State investigation puts Howard County special education staffing shortages in the spotlight, again

A Howard County special education school is in the hot seat after an investigation by the Maryland Office of Inspector General for Education. According to one of the OIGE's findings, two classes at Cedar Lane School were not being taught by a certified teacher. The report, though, points out that this is indicative of a systemic and national problem with finding special education teachers. The Howard County Public School System confirmed to WJZ it is making progress at Cedar Lane School. HCPSS's problems in its special education program have been a longstanding topic of discussion in Howard County for years.

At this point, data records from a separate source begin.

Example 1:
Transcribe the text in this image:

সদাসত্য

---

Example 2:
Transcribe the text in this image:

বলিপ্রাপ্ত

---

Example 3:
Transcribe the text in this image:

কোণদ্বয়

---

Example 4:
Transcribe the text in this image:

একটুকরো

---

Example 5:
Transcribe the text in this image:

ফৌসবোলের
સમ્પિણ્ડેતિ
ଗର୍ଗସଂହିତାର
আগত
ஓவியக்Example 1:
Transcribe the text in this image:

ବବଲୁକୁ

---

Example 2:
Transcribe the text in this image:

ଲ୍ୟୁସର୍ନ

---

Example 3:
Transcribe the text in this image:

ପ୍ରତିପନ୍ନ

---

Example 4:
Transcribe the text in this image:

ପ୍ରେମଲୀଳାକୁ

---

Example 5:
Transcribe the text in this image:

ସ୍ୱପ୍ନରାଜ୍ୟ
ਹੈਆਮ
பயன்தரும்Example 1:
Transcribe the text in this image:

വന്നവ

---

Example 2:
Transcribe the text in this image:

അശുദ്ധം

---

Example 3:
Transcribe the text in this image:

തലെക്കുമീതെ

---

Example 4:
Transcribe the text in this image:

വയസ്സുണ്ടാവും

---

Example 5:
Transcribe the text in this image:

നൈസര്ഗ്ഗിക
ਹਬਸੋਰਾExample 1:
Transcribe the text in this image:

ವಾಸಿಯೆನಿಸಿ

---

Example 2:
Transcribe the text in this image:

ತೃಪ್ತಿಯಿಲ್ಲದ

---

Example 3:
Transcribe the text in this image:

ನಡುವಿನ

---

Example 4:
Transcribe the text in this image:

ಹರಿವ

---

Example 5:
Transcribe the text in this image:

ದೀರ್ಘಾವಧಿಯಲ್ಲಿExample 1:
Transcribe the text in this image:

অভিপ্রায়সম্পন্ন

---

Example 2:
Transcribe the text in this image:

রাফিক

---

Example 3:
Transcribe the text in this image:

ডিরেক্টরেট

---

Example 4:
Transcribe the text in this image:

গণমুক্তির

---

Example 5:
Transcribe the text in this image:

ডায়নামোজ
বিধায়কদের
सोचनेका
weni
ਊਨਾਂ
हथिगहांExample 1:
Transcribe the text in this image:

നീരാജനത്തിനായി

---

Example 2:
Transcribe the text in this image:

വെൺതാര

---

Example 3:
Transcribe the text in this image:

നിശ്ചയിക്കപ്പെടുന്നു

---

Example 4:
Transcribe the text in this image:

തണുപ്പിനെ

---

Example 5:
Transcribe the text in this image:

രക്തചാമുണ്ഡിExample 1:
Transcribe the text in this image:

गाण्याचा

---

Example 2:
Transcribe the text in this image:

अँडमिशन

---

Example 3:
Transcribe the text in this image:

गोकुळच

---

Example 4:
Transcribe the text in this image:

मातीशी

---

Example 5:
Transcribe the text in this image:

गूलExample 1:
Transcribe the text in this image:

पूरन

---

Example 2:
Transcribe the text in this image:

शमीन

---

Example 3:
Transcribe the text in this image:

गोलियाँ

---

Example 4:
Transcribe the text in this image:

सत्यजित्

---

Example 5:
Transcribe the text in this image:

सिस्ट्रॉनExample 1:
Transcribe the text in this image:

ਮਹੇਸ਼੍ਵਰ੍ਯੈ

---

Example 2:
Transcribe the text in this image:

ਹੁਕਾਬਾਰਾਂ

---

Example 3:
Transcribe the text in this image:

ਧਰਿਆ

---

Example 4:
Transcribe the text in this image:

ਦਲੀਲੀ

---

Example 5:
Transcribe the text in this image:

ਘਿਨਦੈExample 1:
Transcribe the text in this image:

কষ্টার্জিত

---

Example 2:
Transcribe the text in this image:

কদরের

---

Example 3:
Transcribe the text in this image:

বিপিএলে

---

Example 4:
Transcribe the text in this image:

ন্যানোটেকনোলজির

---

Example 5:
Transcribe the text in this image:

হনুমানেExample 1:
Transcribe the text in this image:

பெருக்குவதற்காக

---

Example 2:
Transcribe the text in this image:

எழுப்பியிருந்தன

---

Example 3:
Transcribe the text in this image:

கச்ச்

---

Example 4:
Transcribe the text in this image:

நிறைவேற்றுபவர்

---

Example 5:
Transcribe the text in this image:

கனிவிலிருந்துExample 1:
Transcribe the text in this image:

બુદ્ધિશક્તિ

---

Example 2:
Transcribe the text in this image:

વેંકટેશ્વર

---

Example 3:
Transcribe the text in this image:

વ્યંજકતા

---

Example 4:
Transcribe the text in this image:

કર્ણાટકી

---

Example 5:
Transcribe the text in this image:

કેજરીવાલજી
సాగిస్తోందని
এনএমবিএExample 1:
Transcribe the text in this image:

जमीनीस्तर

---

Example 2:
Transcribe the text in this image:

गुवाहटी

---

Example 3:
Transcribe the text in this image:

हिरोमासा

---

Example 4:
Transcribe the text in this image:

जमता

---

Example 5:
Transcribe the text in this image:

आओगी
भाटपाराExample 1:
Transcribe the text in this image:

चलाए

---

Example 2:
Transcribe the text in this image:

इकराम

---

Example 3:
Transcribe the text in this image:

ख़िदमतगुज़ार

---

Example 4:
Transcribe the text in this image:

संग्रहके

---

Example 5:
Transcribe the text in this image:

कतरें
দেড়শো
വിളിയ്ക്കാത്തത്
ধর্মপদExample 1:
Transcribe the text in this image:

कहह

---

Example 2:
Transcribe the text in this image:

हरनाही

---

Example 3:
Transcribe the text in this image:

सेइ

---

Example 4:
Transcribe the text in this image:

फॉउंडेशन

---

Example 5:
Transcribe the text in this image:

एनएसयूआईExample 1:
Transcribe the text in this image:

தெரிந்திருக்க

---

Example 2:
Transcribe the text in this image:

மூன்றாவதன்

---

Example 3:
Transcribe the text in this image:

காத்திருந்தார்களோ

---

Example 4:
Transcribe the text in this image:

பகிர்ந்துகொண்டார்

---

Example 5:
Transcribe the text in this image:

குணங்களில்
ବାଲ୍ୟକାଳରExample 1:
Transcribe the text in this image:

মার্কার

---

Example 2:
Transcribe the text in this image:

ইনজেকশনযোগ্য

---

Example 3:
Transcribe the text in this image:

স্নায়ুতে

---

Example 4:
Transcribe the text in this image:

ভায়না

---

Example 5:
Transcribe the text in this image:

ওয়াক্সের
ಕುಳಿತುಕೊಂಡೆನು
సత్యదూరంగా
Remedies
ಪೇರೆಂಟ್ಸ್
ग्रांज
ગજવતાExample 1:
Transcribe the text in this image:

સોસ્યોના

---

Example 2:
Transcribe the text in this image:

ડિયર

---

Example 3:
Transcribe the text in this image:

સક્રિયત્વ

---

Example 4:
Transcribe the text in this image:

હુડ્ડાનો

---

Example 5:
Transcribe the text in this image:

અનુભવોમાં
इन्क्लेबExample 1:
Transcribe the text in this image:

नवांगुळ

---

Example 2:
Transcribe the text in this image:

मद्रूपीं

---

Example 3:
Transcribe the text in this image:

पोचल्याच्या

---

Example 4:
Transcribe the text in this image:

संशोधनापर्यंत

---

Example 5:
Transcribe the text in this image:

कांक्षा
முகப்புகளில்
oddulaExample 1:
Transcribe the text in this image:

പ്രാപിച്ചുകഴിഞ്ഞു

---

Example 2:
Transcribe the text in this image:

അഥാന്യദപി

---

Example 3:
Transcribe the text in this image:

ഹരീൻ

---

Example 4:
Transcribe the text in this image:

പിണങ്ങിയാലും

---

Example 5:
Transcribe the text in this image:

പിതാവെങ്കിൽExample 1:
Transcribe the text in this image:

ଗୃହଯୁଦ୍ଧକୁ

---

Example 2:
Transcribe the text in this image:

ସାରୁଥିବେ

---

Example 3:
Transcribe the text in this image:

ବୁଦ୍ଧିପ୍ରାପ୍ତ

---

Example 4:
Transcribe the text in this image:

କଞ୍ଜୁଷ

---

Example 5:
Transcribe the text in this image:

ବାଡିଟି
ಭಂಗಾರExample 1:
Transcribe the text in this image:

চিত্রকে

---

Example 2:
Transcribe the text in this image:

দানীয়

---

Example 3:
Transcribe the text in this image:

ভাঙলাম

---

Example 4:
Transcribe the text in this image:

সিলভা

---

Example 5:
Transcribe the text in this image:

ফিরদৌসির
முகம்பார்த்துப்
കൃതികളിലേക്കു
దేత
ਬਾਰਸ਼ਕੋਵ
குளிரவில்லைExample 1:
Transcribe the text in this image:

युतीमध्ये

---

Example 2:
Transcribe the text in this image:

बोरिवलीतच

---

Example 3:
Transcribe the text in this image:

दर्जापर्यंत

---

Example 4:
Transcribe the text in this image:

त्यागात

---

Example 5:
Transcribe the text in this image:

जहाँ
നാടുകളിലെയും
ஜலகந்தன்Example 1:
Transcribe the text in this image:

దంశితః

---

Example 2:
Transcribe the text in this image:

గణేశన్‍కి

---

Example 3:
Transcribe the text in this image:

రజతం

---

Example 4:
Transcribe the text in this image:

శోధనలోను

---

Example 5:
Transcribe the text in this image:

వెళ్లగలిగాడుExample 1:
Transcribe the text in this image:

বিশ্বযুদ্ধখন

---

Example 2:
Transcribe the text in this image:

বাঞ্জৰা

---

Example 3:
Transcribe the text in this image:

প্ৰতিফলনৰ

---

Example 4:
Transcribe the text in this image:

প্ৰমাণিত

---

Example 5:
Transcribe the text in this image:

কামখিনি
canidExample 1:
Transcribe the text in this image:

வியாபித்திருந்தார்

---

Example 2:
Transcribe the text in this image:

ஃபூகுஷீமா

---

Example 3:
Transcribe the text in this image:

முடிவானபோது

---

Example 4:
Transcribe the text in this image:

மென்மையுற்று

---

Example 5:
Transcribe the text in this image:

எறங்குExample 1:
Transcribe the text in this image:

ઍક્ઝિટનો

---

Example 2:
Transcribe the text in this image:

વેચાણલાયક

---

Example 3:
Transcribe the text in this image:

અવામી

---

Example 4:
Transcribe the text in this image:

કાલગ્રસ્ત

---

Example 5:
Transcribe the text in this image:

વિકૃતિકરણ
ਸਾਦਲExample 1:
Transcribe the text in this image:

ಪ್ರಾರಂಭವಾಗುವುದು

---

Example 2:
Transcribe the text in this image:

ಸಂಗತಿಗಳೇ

Parents and staff alike have been sounding the alarm, saying more needs to be done to make the situation better for students. One issue that's come up a lot -- how short-staffed the program is. That issue is at the center of an OIGE investigation in Cedar Lane School. When investigators went inside, they found two instances where two classes with a special education teacher vacancy were assigned three paraeducators instead. "MSDE guidance states that while paraeducators may assist in instructional delivery and classroom management, they cannot replace certified educators in providing specially designed instruction, implementing IEP goals, or assuming instructional responsibility," the investigative report notes. But, the report also notes this method helped the school maintain minimum student-to-staff ratios, as well as how "this situation reflects a local challenge and a national teacher shortage..." In a statement, an HCPSS spokesman said the last teacher vacancy at Cedar Lane School is expected to be filled this week. HCPSS Superintendent Bill Barnes told WJZ last month that hiring has been a top priority this summer. "I'm proud of the human resources team," Barnes said. "They've worked closely with our community partners to understand how we might do things differently and get feedback. So, they've been very aggressive, and it's just the beginning." The report recommended developing staffing pipelines, as well as reconfiguring classrooms for student safety. Other safety recommendations include better communication and processes among staff. HCPSS is currently working on a strategic plan for its special education program. It's expected to be unveiled at a Board of Education meeting later this month.